Activity 1
List every distinct IAM permission named in the text on IAM privilege escalation.
Activity 2
Resume the text on IAM privilege escalation after its final sentence.

Study text
*** Block opens ***

Permissions an attacker needs

  • iam:AddUserToGroup
  • iam:ListGroups / iam:ListAttachedGroupPolicies (to enumerate)

How the escalation works

  • The attacker enumerates groups and their attached policies to find a privileged group.
  • They add their own user to that group.
  • The user inherits the group’s permissions on the next call.

Example vulnerable policy

A policy like this grants the dangerous permission. Paste your own policy into the free AI-Powered IAM analyzer to see if you are exposed.

{
  "Version": "2012-10-17",
  "Statement": [
    {
      "Effect": "Allow",
      "Action": "iam:AddUserToGroup",
      "Resource": "*"
    }
  ]
}

Example exploitation

For illustration only — run against accounts you own or are authorized to test.

*** Block closes ***

Information given
*** Block opens ***

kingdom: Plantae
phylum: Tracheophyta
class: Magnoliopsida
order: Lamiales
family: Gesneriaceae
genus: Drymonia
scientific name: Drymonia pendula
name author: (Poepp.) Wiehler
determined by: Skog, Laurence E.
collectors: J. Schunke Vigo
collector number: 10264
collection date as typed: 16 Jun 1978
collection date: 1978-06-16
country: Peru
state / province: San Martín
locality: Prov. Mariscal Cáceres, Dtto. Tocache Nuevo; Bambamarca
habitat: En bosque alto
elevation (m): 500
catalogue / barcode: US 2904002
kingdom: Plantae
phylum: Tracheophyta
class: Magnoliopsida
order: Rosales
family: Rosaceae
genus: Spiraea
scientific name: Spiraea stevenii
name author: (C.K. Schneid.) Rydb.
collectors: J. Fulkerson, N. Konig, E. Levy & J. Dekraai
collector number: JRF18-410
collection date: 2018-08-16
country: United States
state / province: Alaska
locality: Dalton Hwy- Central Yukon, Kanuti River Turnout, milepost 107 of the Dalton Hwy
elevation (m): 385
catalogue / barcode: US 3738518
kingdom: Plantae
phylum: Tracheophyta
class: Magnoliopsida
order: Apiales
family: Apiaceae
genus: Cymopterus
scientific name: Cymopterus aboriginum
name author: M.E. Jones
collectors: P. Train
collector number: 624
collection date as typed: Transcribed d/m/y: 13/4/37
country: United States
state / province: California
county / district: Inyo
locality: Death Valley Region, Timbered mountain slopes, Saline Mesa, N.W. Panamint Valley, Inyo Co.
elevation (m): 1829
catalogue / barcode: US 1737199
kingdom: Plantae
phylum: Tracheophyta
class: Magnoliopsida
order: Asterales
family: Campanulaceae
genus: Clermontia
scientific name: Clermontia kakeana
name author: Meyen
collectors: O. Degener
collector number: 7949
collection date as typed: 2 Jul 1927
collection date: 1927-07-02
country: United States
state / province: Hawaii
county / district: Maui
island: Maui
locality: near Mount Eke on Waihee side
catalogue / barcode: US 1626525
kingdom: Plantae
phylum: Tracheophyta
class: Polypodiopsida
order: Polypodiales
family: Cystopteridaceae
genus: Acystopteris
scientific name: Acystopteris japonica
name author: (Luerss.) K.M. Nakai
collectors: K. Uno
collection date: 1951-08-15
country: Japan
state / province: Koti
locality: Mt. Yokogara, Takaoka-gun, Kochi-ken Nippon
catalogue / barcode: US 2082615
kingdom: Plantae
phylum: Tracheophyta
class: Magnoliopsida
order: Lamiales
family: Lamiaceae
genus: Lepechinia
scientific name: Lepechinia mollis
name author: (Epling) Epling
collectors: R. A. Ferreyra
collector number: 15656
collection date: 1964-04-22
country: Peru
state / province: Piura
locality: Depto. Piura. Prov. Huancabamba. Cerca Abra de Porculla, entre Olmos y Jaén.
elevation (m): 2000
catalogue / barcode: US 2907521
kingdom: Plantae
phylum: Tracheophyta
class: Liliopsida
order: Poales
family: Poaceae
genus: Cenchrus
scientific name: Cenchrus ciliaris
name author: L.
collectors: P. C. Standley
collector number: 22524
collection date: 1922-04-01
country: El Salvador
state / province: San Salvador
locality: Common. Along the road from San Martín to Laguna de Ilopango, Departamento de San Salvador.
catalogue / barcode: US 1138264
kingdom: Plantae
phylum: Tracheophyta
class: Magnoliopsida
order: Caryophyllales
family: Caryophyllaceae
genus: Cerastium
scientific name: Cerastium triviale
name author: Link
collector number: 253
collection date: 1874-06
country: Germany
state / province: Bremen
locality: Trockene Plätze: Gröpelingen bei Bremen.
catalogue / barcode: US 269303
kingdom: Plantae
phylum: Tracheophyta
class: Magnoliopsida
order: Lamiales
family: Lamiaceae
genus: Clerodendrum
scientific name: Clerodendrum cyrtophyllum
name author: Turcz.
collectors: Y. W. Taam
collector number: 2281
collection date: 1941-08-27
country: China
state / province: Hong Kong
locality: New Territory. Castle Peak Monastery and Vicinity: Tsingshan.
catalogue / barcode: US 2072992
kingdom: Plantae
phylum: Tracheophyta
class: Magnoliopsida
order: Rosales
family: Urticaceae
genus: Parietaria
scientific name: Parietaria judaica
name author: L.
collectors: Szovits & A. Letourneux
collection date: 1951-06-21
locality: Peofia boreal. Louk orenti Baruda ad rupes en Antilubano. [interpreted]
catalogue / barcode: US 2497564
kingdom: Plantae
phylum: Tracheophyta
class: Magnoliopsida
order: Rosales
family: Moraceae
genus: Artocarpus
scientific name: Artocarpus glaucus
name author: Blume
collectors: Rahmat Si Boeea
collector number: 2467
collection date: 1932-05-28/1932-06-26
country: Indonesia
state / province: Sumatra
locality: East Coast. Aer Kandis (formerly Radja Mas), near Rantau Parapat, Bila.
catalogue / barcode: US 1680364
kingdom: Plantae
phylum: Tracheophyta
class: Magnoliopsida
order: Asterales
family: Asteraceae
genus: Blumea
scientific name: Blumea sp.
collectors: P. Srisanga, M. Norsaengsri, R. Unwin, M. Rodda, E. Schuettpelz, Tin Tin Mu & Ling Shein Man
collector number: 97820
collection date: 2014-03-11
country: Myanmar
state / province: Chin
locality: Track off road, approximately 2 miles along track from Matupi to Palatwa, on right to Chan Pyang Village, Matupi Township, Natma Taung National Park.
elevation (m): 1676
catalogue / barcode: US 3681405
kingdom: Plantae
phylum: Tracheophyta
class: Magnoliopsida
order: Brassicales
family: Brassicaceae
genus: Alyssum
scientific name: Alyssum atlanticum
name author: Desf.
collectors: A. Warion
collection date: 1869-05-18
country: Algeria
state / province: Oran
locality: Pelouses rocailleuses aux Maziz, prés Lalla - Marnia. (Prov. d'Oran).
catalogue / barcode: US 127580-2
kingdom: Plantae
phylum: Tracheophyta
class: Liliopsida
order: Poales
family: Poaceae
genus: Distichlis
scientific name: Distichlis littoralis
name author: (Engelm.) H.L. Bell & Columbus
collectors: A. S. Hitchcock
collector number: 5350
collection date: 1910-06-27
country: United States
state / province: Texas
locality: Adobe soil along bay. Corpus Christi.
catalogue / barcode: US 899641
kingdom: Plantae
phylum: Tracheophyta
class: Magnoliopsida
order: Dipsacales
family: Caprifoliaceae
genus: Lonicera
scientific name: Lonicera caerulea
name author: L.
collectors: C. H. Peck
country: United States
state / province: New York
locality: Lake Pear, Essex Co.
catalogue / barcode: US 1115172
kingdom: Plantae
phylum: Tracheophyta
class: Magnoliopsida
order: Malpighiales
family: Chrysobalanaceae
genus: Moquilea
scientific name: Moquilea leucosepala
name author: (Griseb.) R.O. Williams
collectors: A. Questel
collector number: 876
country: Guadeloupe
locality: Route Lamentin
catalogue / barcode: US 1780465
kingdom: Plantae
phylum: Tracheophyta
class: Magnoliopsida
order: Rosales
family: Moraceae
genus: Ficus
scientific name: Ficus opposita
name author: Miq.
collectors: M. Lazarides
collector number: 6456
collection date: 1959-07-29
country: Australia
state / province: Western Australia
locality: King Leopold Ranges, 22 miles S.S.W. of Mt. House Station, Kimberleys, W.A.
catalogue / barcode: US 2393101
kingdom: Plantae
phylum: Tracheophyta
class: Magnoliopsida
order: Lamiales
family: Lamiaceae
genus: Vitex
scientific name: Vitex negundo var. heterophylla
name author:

*** Block closes ***

Exercise result 1
iam:AddUserToGroup
iam:ListGroups
iam:ListAttachedGroupPolicies

Exercise result 2
aws iam add-user-to-group --group-name admins --user-name attacker

How to detect and prevent it

  • Scope iam:AddUserToGroup to specific, non-privileged groups via resource ARNs.
  • Apply a permissions boundary so group-inherited permissions cannot exceed it.
  • Review which groups carry AdministratorAccess and who can modify membership.

FAQ

Does removing admin groups help?

Reducing the number of highly privileged groups shrinks the blast radius, but the real fix is scoping the action and enforcing a permissions boundary so membership cannot grant more than intended.